## Data extracts
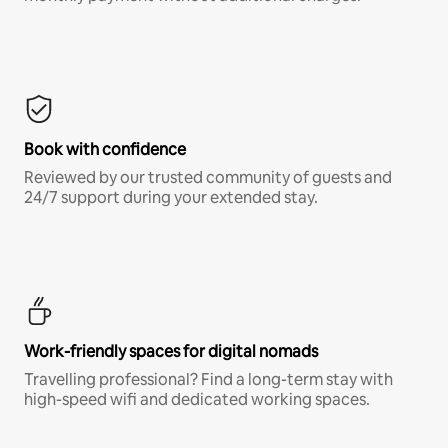
Book with confidence
Reviewed by our trusted community of guests and
24/7 support during your extended stay.
Work-friendly spaces for digital nomads
Travelling professional? Find a long-term stay with
high-speed wifi and dedicated working spaces.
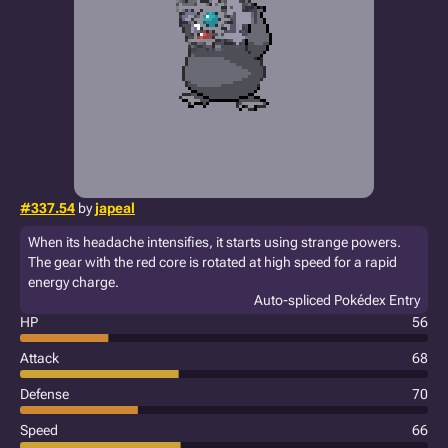
#337.54
by
japeal
When its headache intensifies, it starts using strange powers.
The gear with the red core is rotated at high speed for a rapid
energy charge.
Auto-spliced Pokédex Entry
HP
56
Attack
68
Defense
70
Speed
66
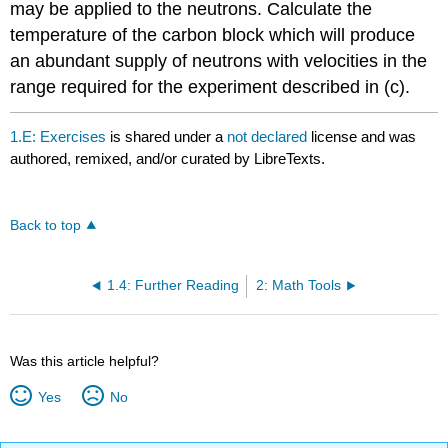
may be applied to the neutrons. Calculate the
temperature of the carbon block which will produce
an abundant supply of neutrons with velocities in the
range required for the experiment described in (c).
1.E: Exercises
is shared under a
not declared
license and was
authored, remixed, and/or curated by LibreTexts.
Back to top
1.4: Further Reading
2: Math Tools
Was this article helpful?
Yes
No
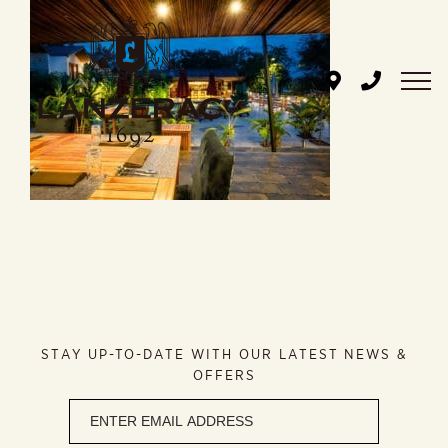
Skip
to
content
STAY UP-TO-DATE WITH OUR LATEST NEWS &
OFFERS
Newsletter
signup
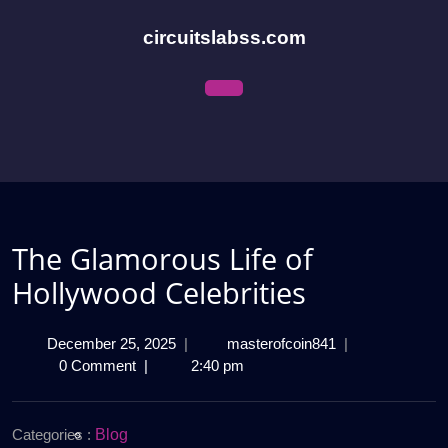
Skip
to
circuitslabss.com
content
Open
Menu
The Glamorous Life of
Hollywood Celebrities
December
The
December 25, 2025
|
masterofcoin841
|
25,
Glamorous
0 Comment
|
2:40 pm
2025
Life
of
Hollywood
Categories :
Blog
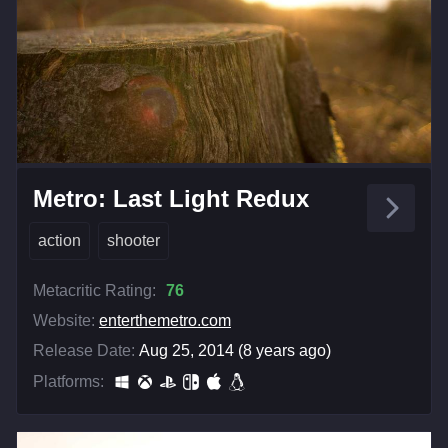
Metro: Last Light Redux
action
shooter
Metacritic Rating:
76
Website:
enterthemetro.com
Release Date:
Aug 25, 2014 (8 years ago)
Platforms:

## Your instructions
Only the text of the listing above should be copied, exactly and with pictures left out.

## Exercise answer
Book with confidence
Reviewed by our trusted community of guests and
24/7 support during your extended stay.
Work-friendly spaces for digital nomads
Travelling professional? Find a long-term stay with
high-speed wifi and dedicated working spaces.
#337.54
by
japeal
When its headache intensifies, it starts using strange powers.
The gear with the red core is rotated at high speed for a rapid
energy charge.
Auto-spliced Pokédex Entry
HP
56
Attack
68
Defense
70
Speed
66
may be applied to the neutrons. Calculate the
temperature of the carbon block which will produce
an abundant supply of neutrons with velocities in the
range required for the experiment described in (c).
1.E: Exercises
is shared under a
not declared
license and was
authored, remixed, and/or curated by LibreTexts.
Back to top
1.4: Further Reading
2: Math Tools
Was this article helpful?
Yes
No
Skip
to
content
STAY UP-TO-DATE WITH OUR LATEST NEWS &
OFFERS
Newsletter
signup
Skip
to
circuitslabss.com
content
Open
Menu
The Glamorous Life of
Hollywood Celebrities
December
The
December 25, 2025
|
masterofcoin841
|
25,
Glamorous
0 Comment
|
2:40 pm
2025
Life
of
Hollywood
Categories :
Blog
Metro: Last Light Redux
action
shooter
Metacritic Rating:
76
Website:
enterthemetro.com
Release Date:
Aug 25, 2014 (8 years ago)
Platforms:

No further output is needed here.